Mourad negotiated with her friend’s coach who then asked her to join the karate team. Initially she was surprised because she is older than most athletes and disabled. “I told him it’s impossible; I’m in a wheelchair and cannot do karate,” she said.
The captain persisted and Mourad agreed to start training, though she had no real target for herself. “I joined a training group for people with disabilities. To be honest I was not excited enough to receive training, I thought I was too old and weak. I missed several classes and was not interested in continuing. Sometimes the only reason I went to the club was to get coffee as they make really good ones, ” Mourad recalled with a smile on her face.
Mourads’s family gave her the push to carry on and she was surprised by her progress — in just a month and a half she received the orange belt and learned many karate kata (a formalized sequence of movements which represent various offensive and defensive postures). After three months, she received a gold medal in the Giza clubs competition. “During the grading exam the judge did not believe that I’m in a wheelchair,” she said.
After winning the gold medal, Mourad felt the weight of responsibility and asked herself about her plans and if she really wanted to continue. “I decided to keep moving forward and to reach a goal of hitting records and become the first woman trainer in wheelchair in the world,” she said.

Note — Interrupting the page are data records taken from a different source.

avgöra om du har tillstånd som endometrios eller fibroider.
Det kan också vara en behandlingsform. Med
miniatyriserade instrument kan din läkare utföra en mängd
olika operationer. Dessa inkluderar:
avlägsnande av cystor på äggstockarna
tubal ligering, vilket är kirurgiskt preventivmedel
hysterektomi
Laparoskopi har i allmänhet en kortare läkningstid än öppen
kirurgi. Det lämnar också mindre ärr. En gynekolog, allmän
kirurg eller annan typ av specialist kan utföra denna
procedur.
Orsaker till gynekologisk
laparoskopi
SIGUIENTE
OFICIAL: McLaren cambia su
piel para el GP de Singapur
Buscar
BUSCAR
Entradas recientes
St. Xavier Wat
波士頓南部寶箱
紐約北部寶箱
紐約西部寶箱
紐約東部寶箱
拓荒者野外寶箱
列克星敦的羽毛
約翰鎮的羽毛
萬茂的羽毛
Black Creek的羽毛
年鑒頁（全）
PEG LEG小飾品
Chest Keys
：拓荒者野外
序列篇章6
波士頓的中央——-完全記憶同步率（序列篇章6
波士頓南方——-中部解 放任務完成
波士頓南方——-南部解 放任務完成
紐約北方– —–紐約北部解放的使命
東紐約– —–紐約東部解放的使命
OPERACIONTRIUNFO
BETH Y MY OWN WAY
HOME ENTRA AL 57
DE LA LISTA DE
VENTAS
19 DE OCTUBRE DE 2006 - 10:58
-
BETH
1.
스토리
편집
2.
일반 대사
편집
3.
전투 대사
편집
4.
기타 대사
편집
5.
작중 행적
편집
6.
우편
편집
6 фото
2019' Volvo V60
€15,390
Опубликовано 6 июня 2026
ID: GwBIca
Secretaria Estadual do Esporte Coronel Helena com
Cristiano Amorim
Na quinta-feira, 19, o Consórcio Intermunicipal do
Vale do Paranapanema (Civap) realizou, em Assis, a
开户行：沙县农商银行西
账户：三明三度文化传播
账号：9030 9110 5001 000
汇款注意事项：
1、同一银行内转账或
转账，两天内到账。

Mourad worked very hard on her performance and fitness, training more than 10 hours per week. She travelled long distances in her wheelchair, went to the gym and followed a special diet, and despite being aquaphobic, she joined swimming classes to improve her fitness level.
She then embarked on a more challenging phase with greater difficulties: Mourad decided to integrate with fully-abled karate professionals. She left the club and joined another for able-bodied karate trainees from ages three to 30.
Training and competing against people with no physical limitations was a new struggle. “The new coach placed me according to my grade, I found myself with a group of little children. In the beginning it was not comfortable practicing with normal people, I was so embarrassed to perform freely in front of them and I was afraid to hit accidently a child with my wheelchair during training,” she said.
The coach understood her concerns so he asked her to train with him one-on-one before joining the group. He saw her performance and said: "Your job is to change people misconceptions toward disabled individuals, yet you feel ashamed to train with them now?"
“His words hit my heart strongly, I decided to join the team and really it was easier than I expected and I integrated with them very easily,” she said. “My captain told me in the first class: ‘you are not a hero, you are talented, but one day you could be hero'. This spurred me on."
After a few weeks, Mourad had another grading examination. Unlike previous exams, the judge did not ask her to perform all karate forms, unlike the other trainees, and she was awarded a different belt color.
“I was furious because he did not really test me, and I was not awarded for my performance. I asked to show him my performace and he accepted; after the examination he thanked me, saying that I taught him a new lesson: to not judge people by their appearance,” she explained.
After a while, Mourad's coach suggested she become a coach herself and following his advice, she registered with the Syndicate of Sport Professions. She is currently working on a karate training course and hopes to become the first wheelchair-bound trainer in the world.
“I’ve already formed a small team of karate trainees in wheelchairs but I’m hoping to expand it to become the first coach to a karate team for wheelchair-bound players,” she said.
Mourad’s had wished to compete at the Rio Olympics in 2016. The Egyptian Olympic team was selected a one week before travelling, and no one with a local rank was chosen. But she did not lose hope, she is working to compete in the 2020 Olympics.